Thanks For All the Updates. Sounds like That kick Was Crazy!

3 More Hours Until I Order it On PPV


----------



## Kameleon (Apr 20, 2006)

*Alexander Emelianenko looked very good in his fight also by kneeing the crap out of Sergei.*


----------



## Fighter (Aug 26, 2006)

Kameleon said:


> *Alexander Emelianenko looked very good in his fight also by kneeing the crap out of Sergei.*


Cant Wait To see That ass Whoping


----------



## choper_bm (Jul 15, 2006)

kameleon, thanks very much for deleting my reply...i didn't know i have to comment in this section,you could have just moved...nevertheless,i just want to congratulate my compatriot for this win, I think we all know how much it means to him....and, I'm glad seeing him in such good shape, killing all the rest and senting them to rehabilitation....btw,I dont think it was pooke in the eye, it seamed like smash in the eye, and not just one...

TOOOOOOO,MIRKO!!!!!!!!!! ...i naravno,sretan rodjendan)))))))))


----------



## AxeMurderer (Sep 10, 2006)

have to give it up to crocop, even though i wanted bad ass silva to win. looks like crocop beening waiting for this moment by training his ass off. good for him.


----------



## Kameleon (Apr 20, 2006)

*He finally got the Grand Prix belt. Next is Fedor's HW belt. Good luck Mirko.*


----------



## jdun11 (Apr 23, 2006)

## RECORDED INFORMATION
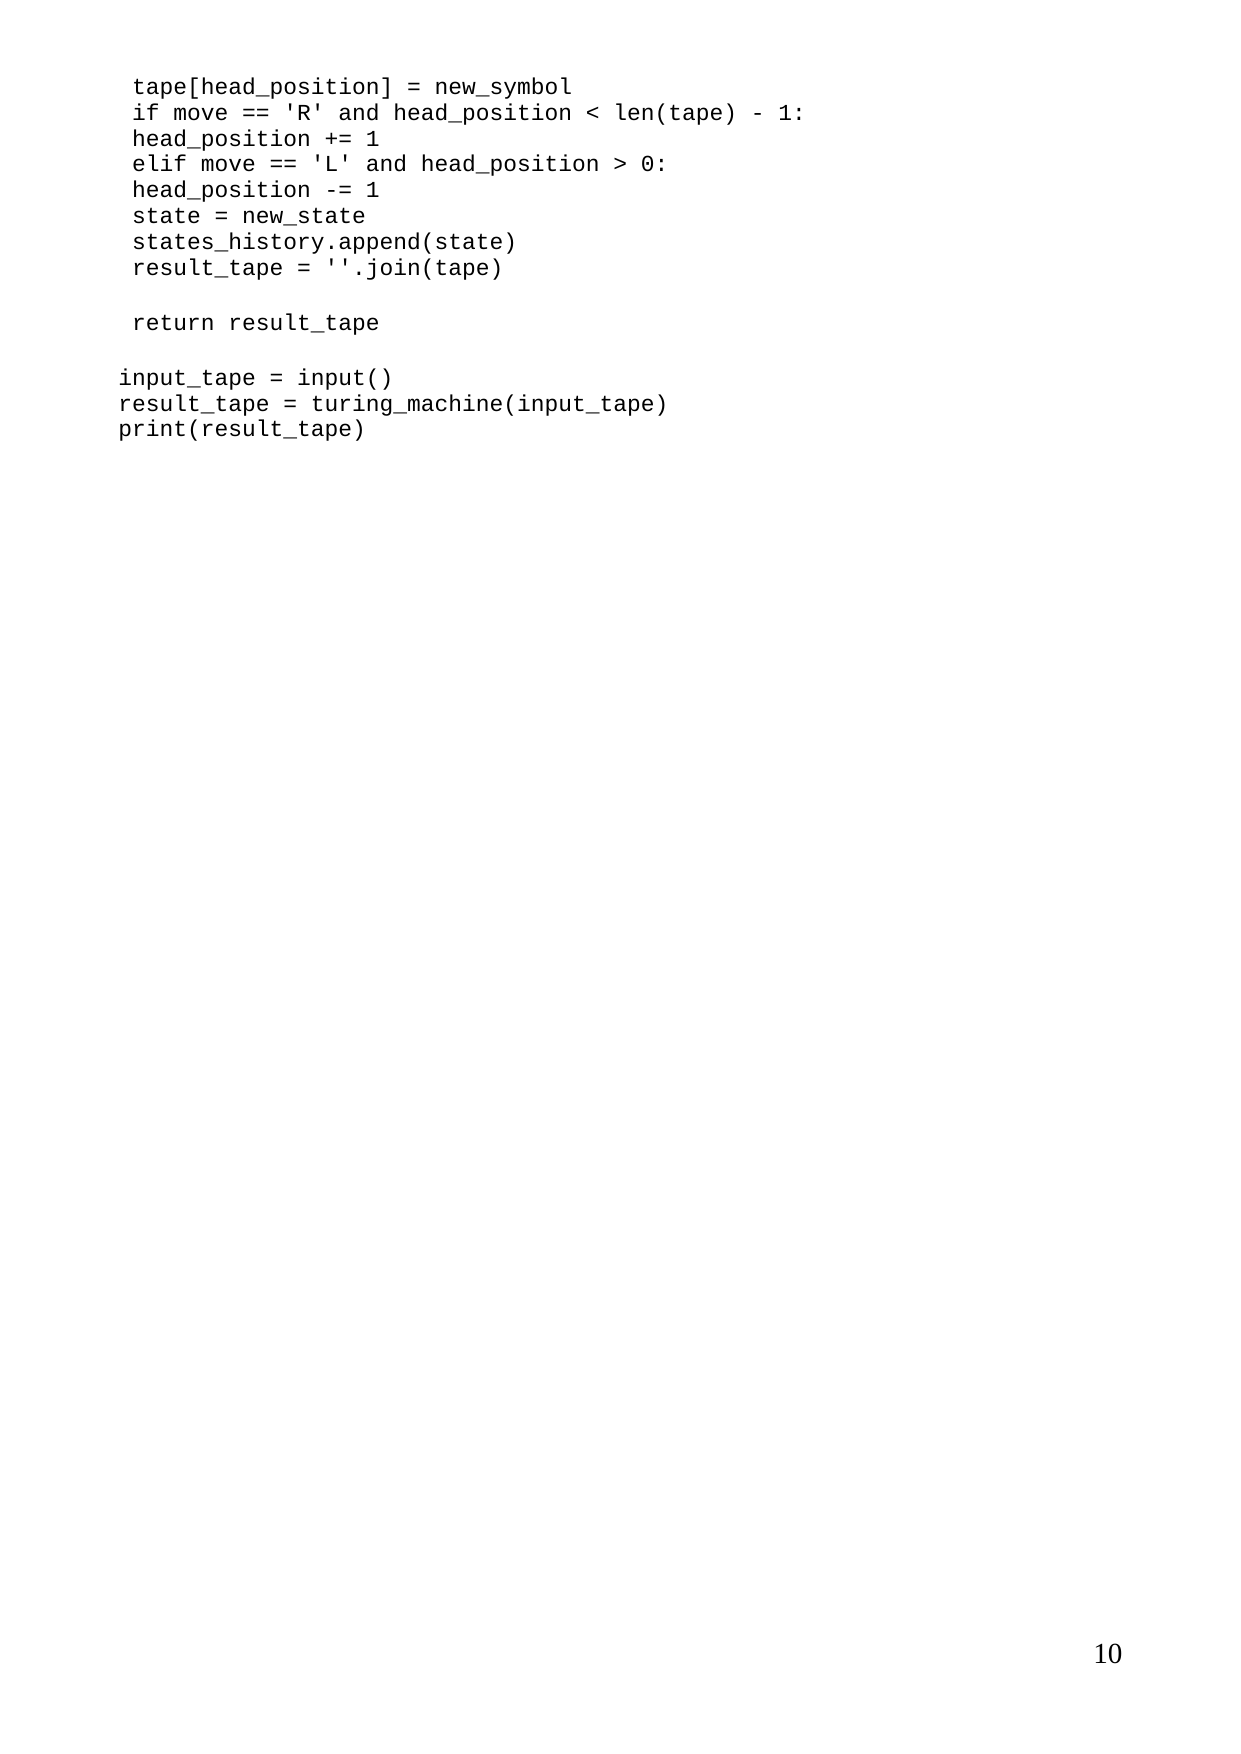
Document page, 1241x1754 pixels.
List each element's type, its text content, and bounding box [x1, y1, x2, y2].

## EXERCISES
**a)** In the forum thread, whose belt does Kameleon name as the next goal after the Grand Prix belt?
**b)** Reproduce the passage of the forum thread starting at "TOOOOOOO,MIRKO!!!!!!!!!! ...i naravno,sretan" and ending at "good for him.".

## SOLUTIONS TO THE TASKS
**a)** Fedor's HW belt.

**b)**
TOOOOOOO,MIRKO!!!!!!!!!! ...i naravno,sretan rodjendan)))))))))


----------



## AxeMurderer (Sep 10, 2006)

have to give it up to crocop, even though i wanted bad ass silva to win. looks like crocop beening waiting for this moment by training his ass off. good for him.